Not-Friday Cat Blog
This is a fairly representative picture of them because Manfred looks crazed, which he is, and Margo looks alert and engaged, but calm. It's pretty clear that she's not going to leap out of the cat tree anytime soon.
Manfred, on the other hand, is insane. We can't decide if he's more of a danger to himself or us. His hijinx include:
1. Opening the front door by himself. I'm used to being awakened in the night by the sound of him crawling up the front door and hanging onto the chain lock, but one night it was really getting out of hand--it sounded like he was leaping onto and climbing up the front door so vigorously that it was banging open and shut. That's because it was. I had forgotten to lock it, since I only use the front door when I go into the apartment hallway to get the mail. At 3 a.m. the front door was wide open and Manfred was sitting in the hallway, because he's not that brave after all. He didn't want to leave so much as he wanted to have the option of leaving.

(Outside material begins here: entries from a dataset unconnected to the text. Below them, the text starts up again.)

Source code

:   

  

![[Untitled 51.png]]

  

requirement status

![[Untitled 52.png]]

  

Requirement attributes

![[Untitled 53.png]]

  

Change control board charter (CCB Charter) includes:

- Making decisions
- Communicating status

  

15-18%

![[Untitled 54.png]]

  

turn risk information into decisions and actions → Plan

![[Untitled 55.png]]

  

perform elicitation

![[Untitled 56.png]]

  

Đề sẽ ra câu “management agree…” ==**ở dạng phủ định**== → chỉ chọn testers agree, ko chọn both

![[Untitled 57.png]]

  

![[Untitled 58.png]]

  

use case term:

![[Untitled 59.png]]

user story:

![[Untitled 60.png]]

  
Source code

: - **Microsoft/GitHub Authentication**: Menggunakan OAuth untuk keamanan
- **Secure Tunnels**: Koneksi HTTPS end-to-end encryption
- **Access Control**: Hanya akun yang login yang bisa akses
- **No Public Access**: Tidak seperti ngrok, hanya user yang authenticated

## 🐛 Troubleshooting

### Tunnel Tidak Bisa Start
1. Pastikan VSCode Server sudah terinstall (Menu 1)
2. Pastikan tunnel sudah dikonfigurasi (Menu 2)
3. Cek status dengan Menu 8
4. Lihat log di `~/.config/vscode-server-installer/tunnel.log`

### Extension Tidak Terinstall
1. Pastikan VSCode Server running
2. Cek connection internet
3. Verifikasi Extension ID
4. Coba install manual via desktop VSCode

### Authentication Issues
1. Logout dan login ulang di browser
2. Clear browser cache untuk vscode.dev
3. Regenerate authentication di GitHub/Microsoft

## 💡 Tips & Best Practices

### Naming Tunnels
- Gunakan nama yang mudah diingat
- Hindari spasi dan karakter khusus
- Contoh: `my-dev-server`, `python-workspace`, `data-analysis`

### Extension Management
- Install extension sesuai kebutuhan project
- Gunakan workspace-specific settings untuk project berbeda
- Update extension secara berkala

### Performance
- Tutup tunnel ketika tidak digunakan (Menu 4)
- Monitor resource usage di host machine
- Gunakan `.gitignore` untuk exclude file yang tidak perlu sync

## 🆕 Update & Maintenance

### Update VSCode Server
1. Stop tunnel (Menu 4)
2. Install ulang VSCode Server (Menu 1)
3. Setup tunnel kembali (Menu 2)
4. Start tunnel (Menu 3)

2. Undoing a latch that connects a cd tower to a bookcase (Ikea Billy bookcases--you know what they look like) and knocking over the 8 foot tall cd tower, spilling every single cd onto the floor.
3. Pulling an antique beveled mirror off the wall and breaking it into a million pieces. (Margo might have helped in this one, actually)
4. Turning on the burners on the stove as he jumps from the top of the stove onto the top of the refrigerator and back. So if you're wondering why my home, though child-free, has safety knobs on the stove, that's why.
5. And his most recent escapade, the reason why I'm blogging about him today: getting himself wedged between the glass window pane and the window screen. He did this two days in a row. The first morning I woke up to a banging sound and went to reprimand him for hanging on the front door. But the hallway was empty. No kitty in any room and yet the banging continued. I finally realized the sound was coming from behind the drawn blinds. Pulling them up I found Manfred splayed between the windows, a couple of inches off the sill, suspended by his claws from the screen (good for the screen. that's totally coming out of the safety deposit). We left the window open a crack the night before. He wedged it open and then got caught when the window dropped closed behind him. The next morning, same thing, only he was waiting for me, slightly more calmly, at the bottom of the window.
But I am blogging about this today because the super stopped me on my way out this morning and said that a neighbor had complained that we had stuck our cat in the window. Or maybe they just saw the cat stuck in the window and called the super to call us. The super and I had a little bit of a language problem, so I'm not sure exactly how it went. But he did take some convincing that the cat had trapped himself. Because some people do that, you know. They trap their cats between the screen and the window for the whole neighborhood to see.